Data-Blocks and Header-Word Format

Pointers to data-blocks have the following format:

----------------------------------------------------------------
|      Dual-word address of data-block (29 bits)       | 1 1    1 |
----------------------------------------------------------------

The word pointed to by the above descriptor is a header-word, and it has the same format as an other-immediate:

----------------------------------------------------------------
|   Data (24 bits)        | Type (8 bits with low-tag) | 0 1 0 |
----------------------------------------------------------------

This is convenient for scanning the heap when GC'ing, but it does mean that whenever GC encounters an other-immediate word, it has to do a range check on the low byte to see if it is a header-word or just a character (for example). This is easily acceptable performance hit for scanning.

The system interprets the data portion of the header-word for non-vector data-blocks as the word length excluding the header-word. For example, the data field of the header for ratio and complex numbers is two, one word each for the numerator and denominator or for the real and imaginary parts.

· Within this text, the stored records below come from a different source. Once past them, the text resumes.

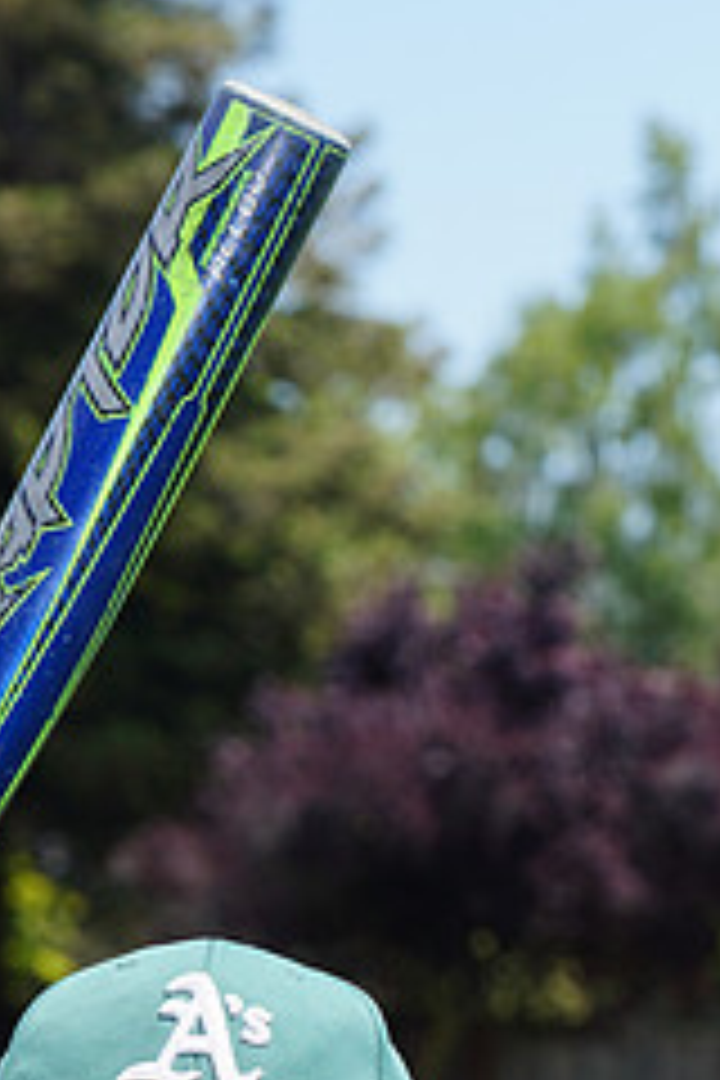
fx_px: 10019
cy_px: 1220
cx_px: 88
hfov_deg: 4.1
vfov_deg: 6.1
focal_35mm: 334
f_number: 11
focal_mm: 138
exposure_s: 1/200
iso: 200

For vectors and data-blocks representing Lisp objects stored like vectors, the system ignores the data portion of the header-word:

----------------------------------------------------------------
| Unused Data (24 bits)   | Type (8 bits with low-tag) | 0 1 0 |
----------------------------------------------------------------
|           Element Length of Vector (30 bits)           | 0 0 | 
----------------------------------------------------------------

Using a separate word allows for much larger vectors, and it allows length to simply access a single word without masking or shifting. Similarly, the header for complex arrays and vectors has a second word, following the header-word, the system uses for the fill pointer, so computing the length of any array is the same code sequence.